When clicking the On-Demand button an error is thrown for IE but not for other browsers:
Status code:403 Forbidden
Response:"title": "Forbidden", "description": "REVEL_CSRF: token mismatch."
This only happens for a few customers, most customers have no trouble with IE. Instances of IE at Qlik work fine with NPrinting On-Demand.Environment:
- Qlik NPrinting all versions
R&D has coded this bug as a third party bug, thus we are unable to fix it.
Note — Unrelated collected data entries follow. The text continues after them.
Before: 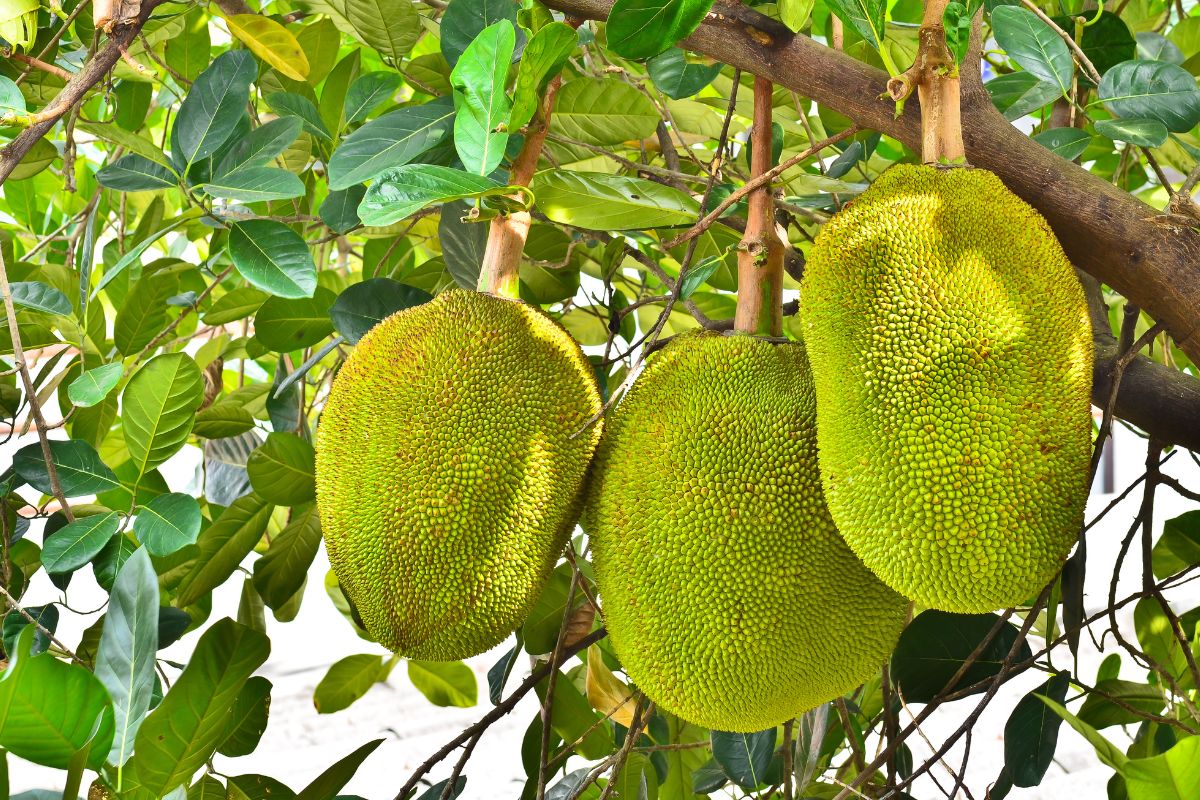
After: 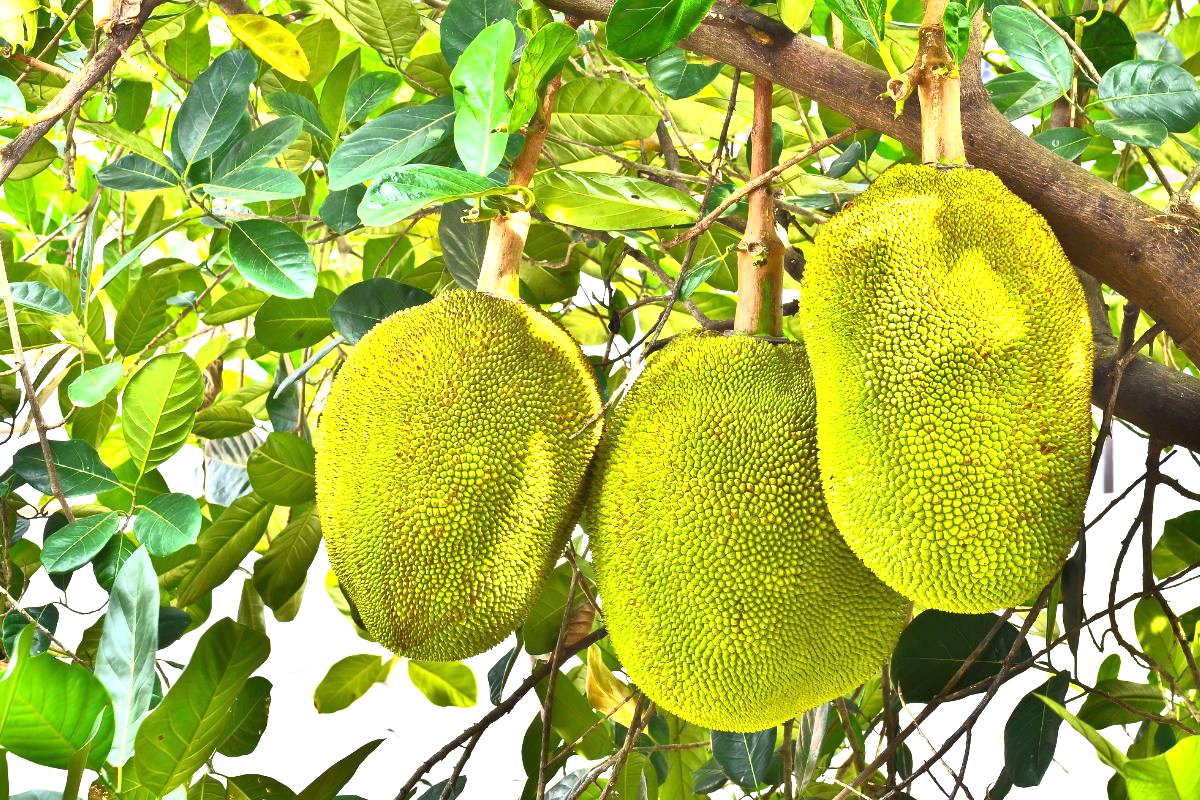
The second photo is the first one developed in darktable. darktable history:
exposure: black level correction 0, exposure 0.704 EV, compensate exposure bias true, compensate highlight preservation false
base curve: curves: ch0 [(0, 0) (0.257, 0.25) (0.482, 0.586) (0.757, 0.871) (1, 1)], preserve colors average RGB
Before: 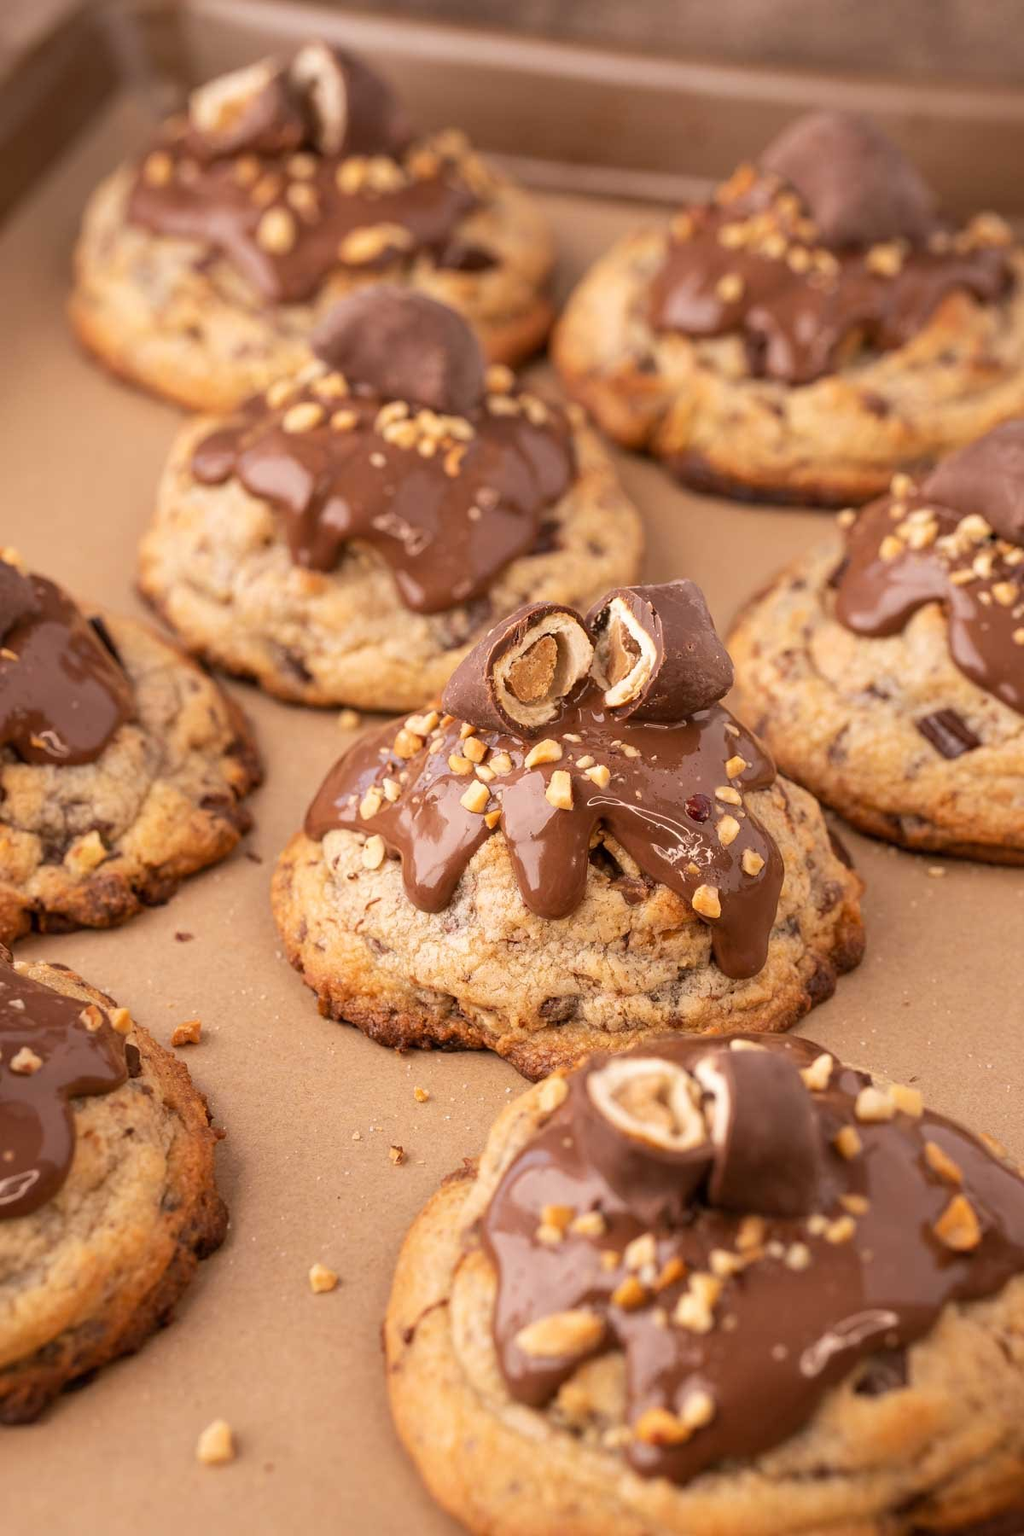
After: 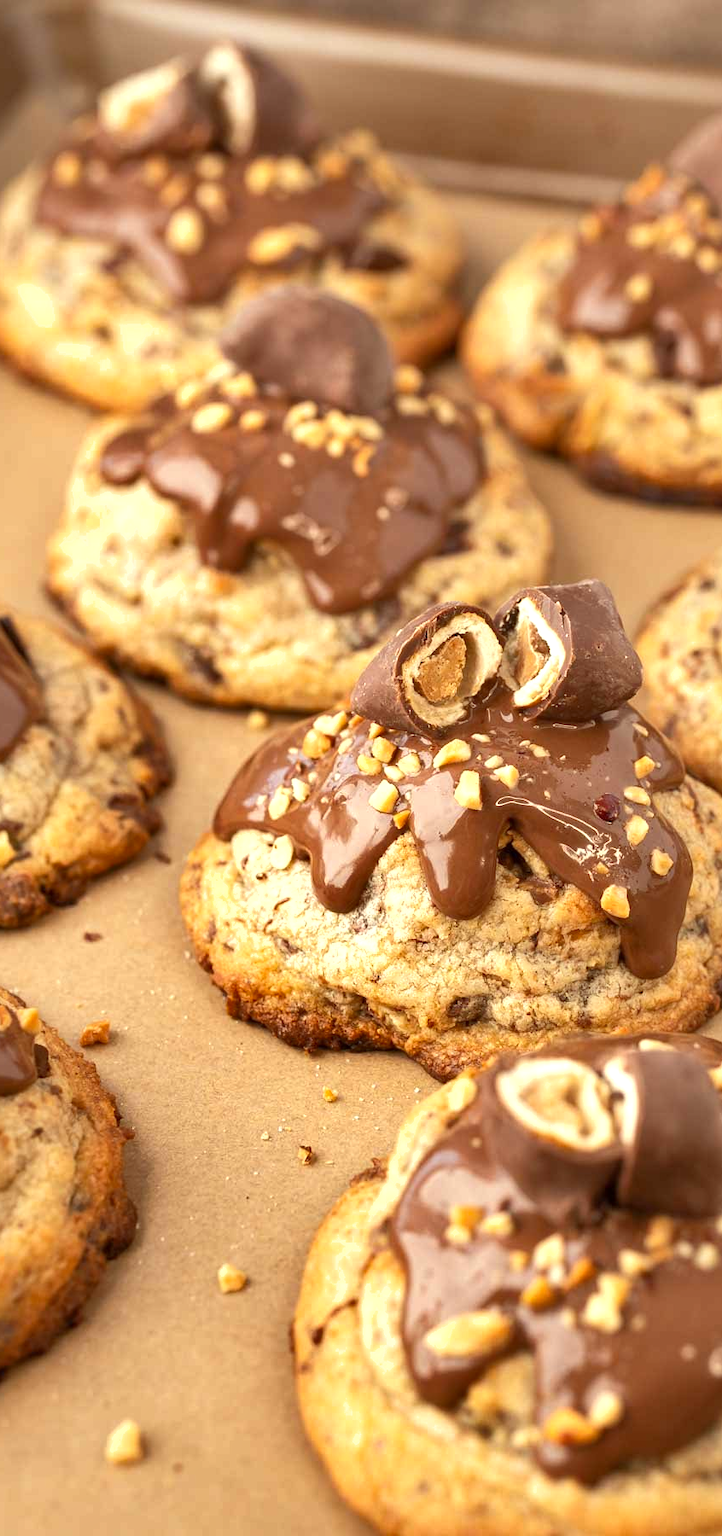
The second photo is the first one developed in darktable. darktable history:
color correction: highlights a* -8.29, highlights b* 3.2
exposure: exposure 0.548 EV, compensate highlight preservation false
crop and rotate: left 8.969%, right 20.387%
shadows and highlights: low approximation 0.01, soften with gaussian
We have provided an entry in our September 2017 NPrinting release notes:
"On-Demand works for Chrome not for Internet Explorer"
Jira issue ID: OP-5908
The custom HTTP header X-XSRF-TOKEN must be added to match the value in the cookie to allow validation from the proxy.
The explanation from R&D:
The problem is not really the X-XSRF-TOKEN in this case, rather it is the “origin”-header in the request that is missing. This should be done automatically by the browser. Chrome, FF and most versions of IE complies. Why IE11 in some cases fails is not really clear, there are numerous suggestions but it all seems to boil down to how the environment is set up with security/policies, what version of IE11 you use and how IE is configured.
If the origin header is not present, NP will try to validate against XSRF and this is not present in the request since it should not be required. Adding the origin header manually seems tricky if possible at all since the header is not a custom one but one that the browser handles.
For more information on this topic:
1. Use Chrome instead of IE. If Chrome does not work, please try Firefox.
2. Another possible solution can be found in this Qlik Community post.
3. Ultimately, it will be necessary to find out why Internet Explorer in the specific environment is not including the origin header. This is likely due to environment specific security policies. It has been found that at least one setting that prevents the Origin header from being added is the "Access data sources across domains" = Enabled. As a workaround Disable this setting.